Es ist ja grundsätzlich schon mal super, sich einfach so zwischen alle Szenen und Erwartungshaltungen zu setzen und einfach loszulegen. Die Kölner Produzentin Melani Wratil hat mit dem mit Lena Willikens gegründeten, nun solo fortgeführten Projekt Titanoboa das Debütalbum Porphyr (A-Musik, 19. März) vorgelegt, das genau dieses Prinzip in schwindelerregende artistische Höhen führt. Formal auf elektroakustischen Kompositionsprinzipien und moderner Kammermusik als Nicht-Neoklassik basierend, praktizieren ihre fantastisch-plastischen Tracks doch extremen Power-Noise, Neo-Industrial und Dark Ambient, jederzeit allerdings mit einer Restahnung von Schönheit appliziert. Oder ist das doch eher Shoegaze, eingefangen mit einem kaputten Kontaktmikrofon auf der zerrissenen Speaker-Membran bei 130 Dezibel? Beeindruckend massiv, exzessiv und doch wunderbar evasiv sind ihre Klänge in jedem Fall.

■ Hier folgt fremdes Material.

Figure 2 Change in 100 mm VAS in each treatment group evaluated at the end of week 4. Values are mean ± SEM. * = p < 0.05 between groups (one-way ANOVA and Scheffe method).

Obsession gefällig? Die in Las Vegas lebende Ester Kärkkäinen alias Himukalt reibt sich an den nicht nur im Industrial immer gern genommenen Klassikern der guten Laune: Krankheit, Sex und Tod, Depression, Schmerz und Verfall sowie Begehren, Wahnsinn und Sexarbeit. Die edel gestaltete Vinyl-Veröffentlichung ihres bislang nur als ultralimitiertes Tape erschienenen Albums Between My Teeth (The Helen Scarsdale Agency, 12. März) lässt jedenfalls keine Fragen offen und lohnt sich allein schon wegen des brutalstmöglich verzerrten Disco-Stompers „Mine”.

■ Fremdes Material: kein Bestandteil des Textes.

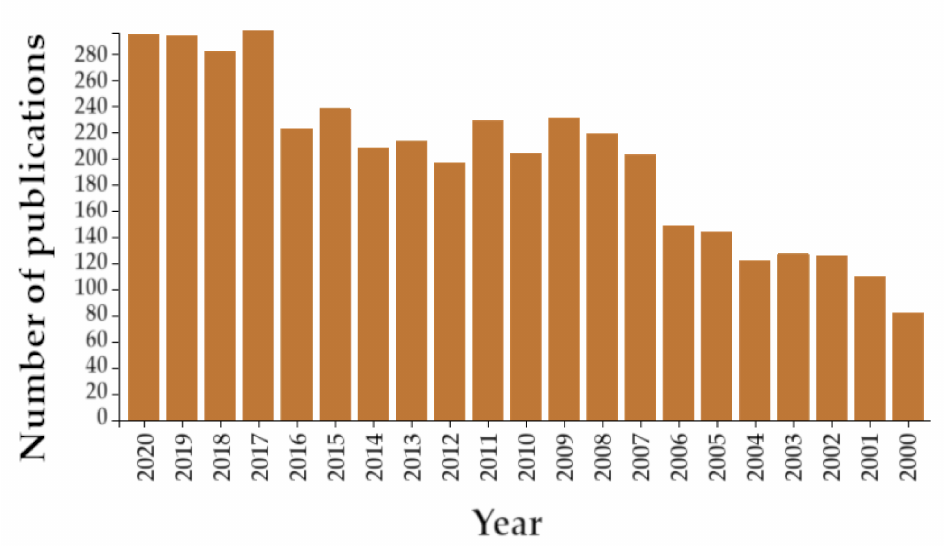
Figure 2. Number of publications per year based on www.webofscience.com (accessed on 21 June 2021) results analysis for the topics “catalytic methane combustion” or “catalytic methane oxidation” and “ventilation air methane” taken 21 June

Der Russe Leps Dubasov alias Dirty Pictures erreicht auf Segregation (Mille Plateaux) eine ähnlich verstörende Qualität. Mit Industrial, Noise und polarem Ambient als Kraftquellen sind die Sounds jedoch zu disorientierend und abschweifend, um ihr Genre direkt zu bedienen. Erstaunlich genug.